Su risita de suficiencia era una pose que pretendía ser cómplice, conquistar al interlocutor y normalmente lo conseguía… al menos en aquel microcosmos limitado que era la pandilla del barrio, a la que por extensión pertenecíamos los vecinos de un par de calles cercanas a Francisco de Rojas: aquéllos que nos apuntábamos. También estaba Andrés Narci, que era de un barrio cercano. No sé quién le invitó a participar, pero enseguida se añadió a aquel grupillo y su irrefrenable tendencia al protagonismo hizo que Andrés Narci se volviera poco menos que pseudolíder.

Además llevó por allí a su hermano, que al igual que Andrés Narci resultaba un elemento dinamizador, aunque los dos aportaban más bien poco… aparte de un carácter alegre y dispuesto a la fiesta. Ambos eran negados para estudiar, así que ya entonces empezaban a acercarse al mundillo laboral: construcción y electricidad, creo que eran sus temas.
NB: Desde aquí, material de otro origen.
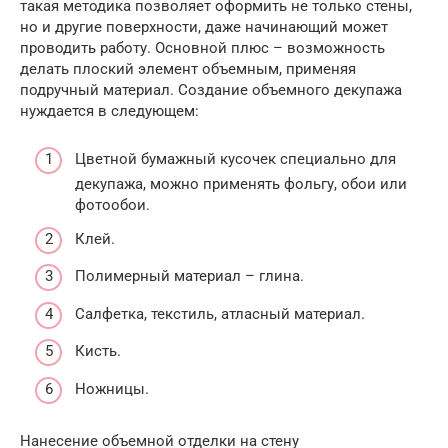
такая методика позволяет оформить не только стены,
но и другие поверхности, даже начинающий может
проводить работу. Основной плюс – возможность
делать плоский элемент объемным, применяя
подручный материал. Создание объемного декупажа
нуждается в следующем:
Цветной бумажный кусочек специально для
декупажа, можно применять фольгу, обои или
фотообои.
Клей.
Полимерный материал – глина.
Салфетка, текстиль, атласный материал.
Кисть.
Ножницы.
Нанесение объемной отделки на стену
Pero ambos tenían, sobre todo Andrés Narci como hermano mayor, ese perfil típico de quienes, además de no ser compatibles con los estudios, desdeñan todo lo académico: como haciendo de menos cuanto ignoran, desterrándolo de su vida con desprecio. Aquel famoso dicho de la zorra y las uvas: “están verdes”; Andrés Narci lo aplicaba al saber en general. Su buen humor hacía que también lo hiciera con este tema, improvisando chistes para dejar bien claro que en esto, como en todo, lo importante era lo que él pensaba… porque lo pensaba él, no por la calidad de lo pensado. En fin, pondré un ejemplo para que mejor pueda ser comprendido semejante asunto, por otra parte tan común a cualquier agrupación humana: este tipo de especímenes, al estilo de Andrés Narci, suelen proliferar y son conocidos bajo el sobrenombre de “listillos”.

No recuerdo cómo, pero algún día, durante las conversaciones de adolescentes que solíamos mantener en el grupo, salió a colación el tema del amor propio y la falta de objetividad que tiene la gente a la hora de calificarse a sí misma. Así que comenté, al hilo del asunto, el mito de Narciso. Ninguno de los presentes lo conocía, así que resultó entretenido y –a mi modo de entender– aleccionador. Pero algo debió de dispararse, algún resorte acomplejado en el interior de Andrés Narci hizo que reaccionara de manera incoherente. En lugar de aprender del ejemplo literario o a menos reflexionar sobre aquella metáfora mitológica… empezó a reír a mandíbula batiente, como si se tratara de un chiste. El motivo no era otro que Andrés Narci había visto en aquello nada menos que un retrato de mi persona, motivo éste por el cual a partir de ese momento y durante unos cuantos días, empezó a llamarme Narciso… ¡a mí! Aquello resultaba un diáfano ejemplo de otro asunto archiconocido: el del dedo y la luna.

Andrés Narci resultaba ser un ignorante autocomplacido de serlo, como puede comprobarse fácilmente: miraba el dedo con un entusiasmo tal que era capaz de medir la uña y ampliar los detalles de la huella… las minucias… ¡hasta la desfachatez! Dicho de otra forma: ese tipo de gente a la que le explicas un mito y a cambio te pone un mote. No es de extrañar que mi venganza fuera muy otra… una noche de fiesta, durante un baile en el local de La ofi, le pedí a la novia de Andrés Narci que me besara en los morros. Ella, muy fiel, se negó; pero además se lo dijo a Andrés Narci, quien en un arrebato de generosidad me perdono la vida… por borracho.